St. Abbans Adamstown G.A.A. Club 

There is much evidence to suggest that games of hurling and gaelic football of some description were being played in the Adamstown, Newbawn and Raheen areas long before the official founding of the G.A.A. in November of 1884.

When considering the history of gaelic games in the area, the townlands of Old Court, Carrigbyrne, Courthoyle, Doononey, Ballyclemock and Raheenduff deserve mention as teams operated for relatively short periods in all of those places at some stage along the way from that memorable date in 1884 up to the late 1960’s. In 1969 representatives from Adamstown, Newbawn and Raheen assembled together on a few occasions, and following much debate they eventually agreed to unite under a single banner with the name of "Naomh Abain Magh Arnai” (St. Abbans Adamstown). Adamstown and Raheen were curacies of Newbawn until 1972 when the then Bishop of Ferns Donal Herlihy divided them by promoting Adamstown as an extra parish, but they all remained together as a single unit within the G.A.A.

The local press stated in 1887 that "Young men from around the Carrigbyrne area are training hurling and with some more practice should be every bit as good as the players of former years” just another indication that gaelic games were being played in the area before the official founding.

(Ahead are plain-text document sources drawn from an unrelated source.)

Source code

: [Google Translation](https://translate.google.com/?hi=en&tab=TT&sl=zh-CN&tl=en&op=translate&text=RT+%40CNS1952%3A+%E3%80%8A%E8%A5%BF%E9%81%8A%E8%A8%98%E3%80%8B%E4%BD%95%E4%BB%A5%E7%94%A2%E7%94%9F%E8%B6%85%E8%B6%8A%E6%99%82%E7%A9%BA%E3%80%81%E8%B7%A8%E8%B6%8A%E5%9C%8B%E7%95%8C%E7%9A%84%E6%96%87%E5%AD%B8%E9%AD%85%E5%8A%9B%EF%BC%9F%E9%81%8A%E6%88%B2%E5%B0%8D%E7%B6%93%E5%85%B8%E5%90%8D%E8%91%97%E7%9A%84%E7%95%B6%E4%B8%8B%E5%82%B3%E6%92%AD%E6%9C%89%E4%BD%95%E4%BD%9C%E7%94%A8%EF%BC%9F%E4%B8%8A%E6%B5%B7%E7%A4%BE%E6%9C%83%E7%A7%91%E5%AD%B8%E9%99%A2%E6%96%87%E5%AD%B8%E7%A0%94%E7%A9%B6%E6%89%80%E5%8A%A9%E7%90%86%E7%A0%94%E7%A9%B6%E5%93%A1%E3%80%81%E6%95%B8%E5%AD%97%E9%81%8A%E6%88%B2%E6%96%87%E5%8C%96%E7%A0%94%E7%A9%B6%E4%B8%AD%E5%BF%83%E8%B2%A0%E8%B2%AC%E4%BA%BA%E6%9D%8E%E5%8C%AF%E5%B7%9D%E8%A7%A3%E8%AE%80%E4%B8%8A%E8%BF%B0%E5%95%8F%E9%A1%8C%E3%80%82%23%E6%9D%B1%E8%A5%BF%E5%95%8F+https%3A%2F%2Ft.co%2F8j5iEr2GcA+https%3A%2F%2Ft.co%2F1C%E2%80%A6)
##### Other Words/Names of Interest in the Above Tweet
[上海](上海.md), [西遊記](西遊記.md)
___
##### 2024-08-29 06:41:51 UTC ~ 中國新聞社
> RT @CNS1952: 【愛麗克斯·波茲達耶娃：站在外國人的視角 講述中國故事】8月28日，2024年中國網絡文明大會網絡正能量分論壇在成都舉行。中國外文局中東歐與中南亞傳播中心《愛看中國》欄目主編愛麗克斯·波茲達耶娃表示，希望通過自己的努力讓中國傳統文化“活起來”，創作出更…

P.D. O’ Gorman and Edward Kinsella represented the newly formed Adamstown club at the county convention fixed for noon on Wednesday 17th October 1888 while L Barron represented the club at the convention in Wexford town on Wednesday 16th October of the following year.

The earliest report of a match involving Adamstown played after the official founding was in hurling against Boolavogue in 1887 that stated "Adamstown lost the match but they still looked resplendent in their white and green jerseys and caps”.

One of the first recorded gaelic football matches involving Adamstown after the official founding was against Mulgannon in 1888, and they also played the famous Blues and Whites club from Wexford town in July of 1889 at Bridgetown.

A team representing Adamstown were beaten by Ballymurn in the county junior hurling final of 1916. Gaelic games were at a low ebb for a period following the 1916 rising, the arrival of the black and tans, and the civil war.

In 1923 groups of young men began to reappear with their hurley sticks in fields around Old Court, Carrigbyrne and Ballyclemock, which led to a parish league being organised from which the best were picked to form an Adamstown team..

The golden era followed between 1925 and 1942 when 11 county senior hurling titles were won and much more besides.

Gaelic games still thrive in the area and long may this continue.